* _WORK TASK 1_: Repeat the stretch of the rows below from the line containing "locate(27,y);" through the end of the rows, keeping every character as it appears.

### DOCUMENT EXCERPT

A more recent study was conducted by Michigan State University and the University of Maryland, compiling a list of more than 900 fatal U.S. police shootings in 2015 using crowdsourced databases from The Washington Post and The Guardian.RETRACTED: Officer characteristics and racial disparities in fatal officer-involved shootings Then, they asked police departments for information about the race of the officers responsible for the shootings. They found black police were more likely to kill black civilians than white civilians. However, the same held true for white and Hispanic officers: Each group of police was more likely to shoot civilians of their own race. Researchers claimed this is true because police tend to be drawn from the communities they work in and are thus more likely to have deadly encounters with civilians of the same race. They conclude that "increasing diversity among officers by itself is unlikely to reduce racial disparity in police shootings".

===Experimental studies===
Several experimental studies by social psychologists, in which college students are tested playing computer game simulations, have uncovered racial bias in their decisions to shoot.
A computer game simulation experiment in 2010 that tested college students, community members, and police officers found that racial bias was moderated by "prototypicality", i.e. they were more likely to shoot if a person had stronger features generally associated with black people (broader nose, large lips, etc.) regardless of the suspects actual racial category/skin colour, to the extent that white suspects with strong "black features" suffered more negative bias than black suspects with strong "white features". Furthermore they found greater racial bias among college students and community members than police officers (who are trained to overcome racial bias), and on average could not find racial bias among the police officers tested (although there was prototypicality bias).

== Factors that influence decision to shoot ==

=== List of empirically researched factors ===
Empirical research suggests the following factors to influence the decision to shoot:
- Implicit racial bias, prejudice, and stereotypes
- Status armed/unarmed
- Whether or not the police officer was threatened or attacked
- Gender (men are more likely to be shot)
- County
- Income and status of the neighbourhood
- Previous experiences of the police officers with the ethnic group
- Previous experiences of the victim with the police
- Emotional facial expression of the civilian
- Fatigue of the police officer

==== Implicit racial bias ====
An implicit racial bias refers to unintentional judgments a person makes of a group (e.g. good/bad) of a certain ethnicity. Therefore, a person who shows implicit racial bias might not be aware of it. Police officers have been found to show a racial bias against black people in the decision to shoot, and implicit biases are directly correlated with shooting behavior.

######

* _WORK TASK 2_: Reproduce the stretch of the police shootings excerpt above from "A computer game" through "was prototypicality bias).", word for word.

### THE DATA

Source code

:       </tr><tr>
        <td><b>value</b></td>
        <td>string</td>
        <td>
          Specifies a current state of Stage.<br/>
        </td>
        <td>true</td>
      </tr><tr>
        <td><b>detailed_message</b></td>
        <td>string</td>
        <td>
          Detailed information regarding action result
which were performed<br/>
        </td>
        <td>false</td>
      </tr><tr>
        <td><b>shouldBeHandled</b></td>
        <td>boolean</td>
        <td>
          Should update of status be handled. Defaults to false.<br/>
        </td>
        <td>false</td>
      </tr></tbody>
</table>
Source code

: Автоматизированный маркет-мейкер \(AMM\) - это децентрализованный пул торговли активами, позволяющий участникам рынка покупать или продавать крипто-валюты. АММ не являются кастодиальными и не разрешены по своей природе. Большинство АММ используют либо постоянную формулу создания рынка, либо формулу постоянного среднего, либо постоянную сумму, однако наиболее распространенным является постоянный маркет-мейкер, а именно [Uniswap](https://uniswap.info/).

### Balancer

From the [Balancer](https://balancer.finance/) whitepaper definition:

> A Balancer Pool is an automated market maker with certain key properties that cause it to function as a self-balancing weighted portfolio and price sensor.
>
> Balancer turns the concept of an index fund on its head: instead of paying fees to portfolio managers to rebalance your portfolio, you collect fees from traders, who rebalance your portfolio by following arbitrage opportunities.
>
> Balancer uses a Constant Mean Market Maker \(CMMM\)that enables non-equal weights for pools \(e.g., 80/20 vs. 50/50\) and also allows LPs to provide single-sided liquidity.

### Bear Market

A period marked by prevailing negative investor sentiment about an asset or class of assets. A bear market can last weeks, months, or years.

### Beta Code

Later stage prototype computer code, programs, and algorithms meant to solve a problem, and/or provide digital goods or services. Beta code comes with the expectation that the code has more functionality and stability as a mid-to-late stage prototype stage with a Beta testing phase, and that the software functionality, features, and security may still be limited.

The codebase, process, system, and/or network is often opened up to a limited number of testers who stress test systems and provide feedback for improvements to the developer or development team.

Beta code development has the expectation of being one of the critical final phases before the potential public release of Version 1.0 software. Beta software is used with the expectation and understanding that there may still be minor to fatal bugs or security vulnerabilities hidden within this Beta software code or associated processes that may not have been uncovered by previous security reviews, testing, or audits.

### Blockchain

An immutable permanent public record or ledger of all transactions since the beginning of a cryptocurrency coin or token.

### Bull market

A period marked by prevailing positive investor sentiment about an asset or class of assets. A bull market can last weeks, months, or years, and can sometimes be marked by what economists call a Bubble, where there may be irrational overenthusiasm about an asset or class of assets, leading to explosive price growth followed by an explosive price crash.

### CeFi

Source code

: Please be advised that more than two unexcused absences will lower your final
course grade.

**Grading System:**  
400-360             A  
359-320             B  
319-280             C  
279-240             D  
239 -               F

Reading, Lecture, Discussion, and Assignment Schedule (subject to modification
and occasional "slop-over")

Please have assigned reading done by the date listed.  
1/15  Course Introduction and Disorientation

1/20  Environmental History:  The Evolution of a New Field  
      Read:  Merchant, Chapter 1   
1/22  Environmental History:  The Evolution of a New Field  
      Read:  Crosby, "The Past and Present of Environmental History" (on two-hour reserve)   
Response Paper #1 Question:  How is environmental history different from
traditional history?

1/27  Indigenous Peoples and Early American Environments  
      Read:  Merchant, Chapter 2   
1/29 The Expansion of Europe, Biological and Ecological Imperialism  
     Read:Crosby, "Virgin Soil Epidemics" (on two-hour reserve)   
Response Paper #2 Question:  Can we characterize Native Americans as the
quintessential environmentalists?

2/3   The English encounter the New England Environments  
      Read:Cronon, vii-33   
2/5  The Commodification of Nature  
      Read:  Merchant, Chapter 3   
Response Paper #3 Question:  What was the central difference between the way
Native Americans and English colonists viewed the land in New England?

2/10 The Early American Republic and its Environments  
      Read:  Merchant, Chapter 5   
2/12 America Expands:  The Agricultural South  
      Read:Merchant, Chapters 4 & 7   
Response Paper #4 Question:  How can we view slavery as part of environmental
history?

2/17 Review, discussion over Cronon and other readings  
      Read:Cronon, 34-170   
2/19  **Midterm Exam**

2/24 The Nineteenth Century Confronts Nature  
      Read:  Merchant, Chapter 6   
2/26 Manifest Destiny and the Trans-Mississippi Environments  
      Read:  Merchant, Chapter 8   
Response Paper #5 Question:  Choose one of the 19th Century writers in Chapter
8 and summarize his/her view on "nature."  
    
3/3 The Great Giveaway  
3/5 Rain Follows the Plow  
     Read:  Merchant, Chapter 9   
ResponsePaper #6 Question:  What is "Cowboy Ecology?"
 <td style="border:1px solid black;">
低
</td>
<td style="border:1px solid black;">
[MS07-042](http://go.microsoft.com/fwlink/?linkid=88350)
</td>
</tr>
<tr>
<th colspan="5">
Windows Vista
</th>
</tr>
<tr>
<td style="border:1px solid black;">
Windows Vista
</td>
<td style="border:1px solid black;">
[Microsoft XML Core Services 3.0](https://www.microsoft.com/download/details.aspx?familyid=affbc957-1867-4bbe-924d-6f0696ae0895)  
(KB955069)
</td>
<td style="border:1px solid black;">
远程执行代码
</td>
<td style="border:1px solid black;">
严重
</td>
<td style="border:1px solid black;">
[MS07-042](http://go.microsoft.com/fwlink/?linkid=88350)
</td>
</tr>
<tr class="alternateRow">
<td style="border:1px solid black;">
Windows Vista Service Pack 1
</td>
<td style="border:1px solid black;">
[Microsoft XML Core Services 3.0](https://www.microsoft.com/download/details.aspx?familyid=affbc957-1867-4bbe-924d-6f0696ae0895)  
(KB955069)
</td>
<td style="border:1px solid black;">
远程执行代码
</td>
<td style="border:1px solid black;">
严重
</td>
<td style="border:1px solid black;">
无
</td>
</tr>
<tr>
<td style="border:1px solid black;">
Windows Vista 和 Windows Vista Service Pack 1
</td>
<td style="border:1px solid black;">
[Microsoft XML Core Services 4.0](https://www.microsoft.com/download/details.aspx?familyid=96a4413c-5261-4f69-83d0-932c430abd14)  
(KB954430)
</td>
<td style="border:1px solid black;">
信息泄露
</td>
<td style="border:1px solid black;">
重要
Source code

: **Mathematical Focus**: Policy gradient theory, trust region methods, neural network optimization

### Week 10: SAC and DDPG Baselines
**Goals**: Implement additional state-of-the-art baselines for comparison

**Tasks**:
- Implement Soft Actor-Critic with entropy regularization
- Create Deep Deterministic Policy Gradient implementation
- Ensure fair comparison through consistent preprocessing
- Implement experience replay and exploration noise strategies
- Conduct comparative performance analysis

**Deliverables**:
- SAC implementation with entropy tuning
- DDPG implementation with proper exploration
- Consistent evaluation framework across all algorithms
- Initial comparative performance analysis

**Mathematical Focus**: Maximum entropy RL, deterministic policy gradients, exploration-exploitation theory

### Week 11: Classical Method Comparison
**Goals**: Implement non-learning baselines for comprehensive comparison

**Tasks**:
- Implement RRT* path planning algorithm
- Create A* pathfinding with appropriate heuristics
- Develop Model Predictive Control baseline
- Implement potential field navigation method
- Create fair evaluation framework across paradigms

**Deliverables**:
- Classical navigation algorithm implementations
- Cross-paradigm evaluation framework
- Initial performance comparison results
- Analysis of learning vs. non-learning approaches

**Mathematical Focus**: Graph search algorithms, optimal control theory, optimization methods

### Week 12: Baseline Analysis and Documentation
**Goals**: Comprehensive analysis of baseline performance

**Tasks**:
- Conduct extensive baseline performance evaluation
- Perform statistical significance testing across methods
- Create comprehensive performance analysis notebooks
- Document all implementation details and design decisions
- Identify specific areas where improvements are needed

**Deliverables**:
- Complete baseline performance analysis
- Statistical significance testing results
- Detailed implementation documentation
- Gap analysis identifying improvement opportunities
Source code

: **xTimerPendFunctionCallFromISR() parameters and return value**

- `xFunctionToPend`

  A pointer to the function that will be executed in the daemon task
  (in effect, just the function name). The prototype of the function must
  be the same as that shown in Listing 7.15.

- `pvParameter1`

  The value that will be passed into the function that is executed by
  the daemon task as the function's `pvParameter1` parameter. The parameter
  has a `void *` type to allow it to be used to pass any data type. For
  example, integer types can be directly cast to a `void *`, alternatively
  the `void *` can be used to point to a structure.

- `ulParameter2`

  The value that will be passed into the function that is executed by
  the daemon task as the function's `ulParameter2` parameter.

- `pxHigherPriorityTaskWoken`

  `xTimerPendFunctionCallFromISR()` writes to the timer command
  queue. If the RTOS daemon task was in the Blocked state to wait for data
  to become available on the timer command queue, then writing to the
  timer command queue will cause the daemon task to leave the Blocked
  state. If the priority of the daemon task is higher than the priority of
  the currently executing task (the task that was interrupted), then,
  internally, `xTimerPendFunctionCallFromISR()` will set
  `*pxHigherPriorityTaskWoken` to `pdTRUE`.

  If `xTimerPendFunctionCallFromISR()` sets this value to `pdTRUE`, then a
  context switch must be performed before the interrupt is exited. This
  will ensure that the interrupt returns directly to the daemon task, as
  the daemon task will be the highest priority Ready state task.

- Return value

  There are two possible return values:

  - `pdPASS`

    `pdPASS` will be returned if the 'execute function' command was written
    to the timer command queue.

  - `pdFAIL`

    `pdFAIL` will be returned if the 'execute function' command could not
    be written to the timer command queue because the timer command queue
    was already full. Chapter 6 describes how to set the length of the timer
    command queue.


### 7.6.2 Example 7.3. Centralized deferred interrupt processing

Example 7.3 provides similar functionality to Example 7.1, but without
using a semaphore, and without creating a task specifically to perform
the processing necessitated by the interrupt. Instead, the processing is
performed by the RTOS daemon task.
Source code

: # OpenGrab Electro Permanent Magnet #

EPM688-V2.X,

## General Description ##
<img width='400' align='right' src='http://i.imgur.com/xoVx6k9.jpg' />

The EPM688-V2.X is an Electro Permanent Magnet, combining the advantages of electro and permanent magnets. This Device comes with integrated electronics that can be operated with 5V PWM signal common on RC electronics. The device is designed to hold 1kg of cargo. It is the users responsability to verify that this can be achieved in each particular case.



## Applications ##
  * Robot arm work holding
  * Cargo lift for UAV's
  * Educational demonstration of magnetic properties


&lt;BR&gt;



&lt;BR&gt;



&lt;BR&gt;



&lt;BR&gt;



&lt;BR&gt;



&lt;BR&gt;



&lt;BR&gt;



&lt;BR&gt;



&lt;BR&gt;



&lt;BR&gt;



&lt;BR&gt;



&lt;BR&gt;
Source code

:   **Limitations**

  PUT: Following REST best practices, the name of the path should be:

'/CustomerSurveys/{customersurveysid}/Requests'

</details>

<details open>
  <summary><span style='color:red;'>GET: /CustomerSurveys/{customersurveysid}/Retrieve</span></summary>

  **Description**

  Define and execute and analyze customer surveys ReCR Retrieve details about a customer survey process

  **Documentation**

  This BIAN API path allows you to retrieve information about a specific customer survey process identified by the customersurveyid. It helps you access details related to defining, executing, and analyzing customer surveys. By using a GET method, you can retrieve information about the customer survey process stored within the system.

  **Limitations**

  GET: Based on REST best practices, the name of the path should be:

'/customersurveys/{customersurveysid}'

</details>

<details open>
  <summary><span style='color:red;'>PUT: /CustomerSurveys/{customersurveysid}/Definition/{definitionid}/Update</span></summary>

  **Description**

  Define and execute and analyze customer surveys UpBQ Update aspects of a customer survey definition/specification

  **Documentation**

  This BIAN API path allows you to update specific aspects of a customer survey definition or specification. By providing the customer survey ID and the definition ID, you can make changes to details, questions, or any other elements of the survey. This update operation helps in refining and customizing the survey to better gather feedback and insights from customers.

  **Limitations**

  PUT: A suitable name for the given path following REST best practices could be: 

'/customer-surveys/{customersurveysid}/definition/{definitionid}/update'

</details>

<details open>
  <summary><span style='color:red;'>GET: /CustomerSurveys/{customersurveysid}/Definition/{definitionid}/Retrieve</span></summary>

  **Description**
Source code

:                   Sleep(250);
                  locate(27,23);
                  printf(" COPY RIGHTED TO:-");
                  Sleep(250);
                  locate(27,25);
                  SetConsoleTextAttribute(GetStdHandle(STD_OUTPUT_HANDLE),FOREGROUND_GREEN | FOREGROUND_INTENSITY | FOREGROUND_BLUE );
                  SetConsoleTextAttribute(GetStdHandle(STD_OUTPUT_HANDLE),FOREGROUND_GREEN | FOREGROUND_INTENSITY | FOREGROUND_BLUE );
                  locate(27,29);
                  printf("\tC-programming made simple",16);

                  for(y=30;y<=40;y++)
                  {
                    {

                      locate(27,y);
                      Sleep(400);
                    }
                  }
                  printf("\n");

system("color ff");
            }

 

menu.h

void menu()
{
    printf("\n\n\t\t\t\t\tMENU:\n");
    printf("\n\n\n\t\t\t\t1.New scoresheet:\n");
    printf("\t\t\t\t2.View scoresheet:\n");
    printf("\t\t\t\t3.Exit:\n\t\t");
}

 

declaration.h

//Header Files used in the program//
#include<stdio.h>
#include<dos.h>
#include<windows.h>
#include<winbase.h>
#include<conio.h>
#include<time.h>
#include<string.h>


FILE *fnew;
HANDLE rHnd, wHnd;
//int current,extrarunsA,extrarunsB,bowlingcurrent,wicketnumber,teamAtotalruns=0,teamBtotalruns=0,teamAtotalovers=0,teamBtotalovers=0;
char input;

######

* _SOLUTION 1_:
                      locate(27,y);
                      Sleep(400);
                    }
                  }
                  printf("\n");

system("color ff");
            }

 

menu.h

void menu()
{
    printf("\n\n\t\t\t\t\tMENU:\n");
    printf("\n\n\n\t\t\t\t1.New scoresheet:\n");
    printf("\t\t\t\t2.View scoresheet:\n");
    printf("\t\t\t\t3.Exit:\n\t\t");
}

 

declaration.h

//Header Files used in the program//
#include<stdio.h>
#include<dos.h>
#include<windows.h>
#include<winbase.h>
#include<conio.h>
#include<time.h>
#include<string.h>


FILE *fnew;
HANDLE rHnd, wHnd;
//int current,extrarunsA,extrarunsB,bowlingcurrent,wicketnumber,teamAtotalruns=0,teamBtotalruns=0,teamAtotalovers=0,teamBtotalovers=0;
char input;

* _SOLUTION 2_:
A computer game simulation experiment in 2010 that tested college students, community members, and police officers found that racial bias was moderated by "prototypicality", i.e. they were more likely to shoot if a person had stronger features generally associated with black people (broader nose, large lips, etc.) regardless of the suspects actual racial category/skin colour, to the extent that white suspects with strong "black features" suffered more negative bias than black suspects with strong "white features". Furthermore they found greater racial bias among college students and community members than police officers (who are trained to overcome racial bias), and on average could not find racial bias among the police officers tested (although there was prototypicality bias).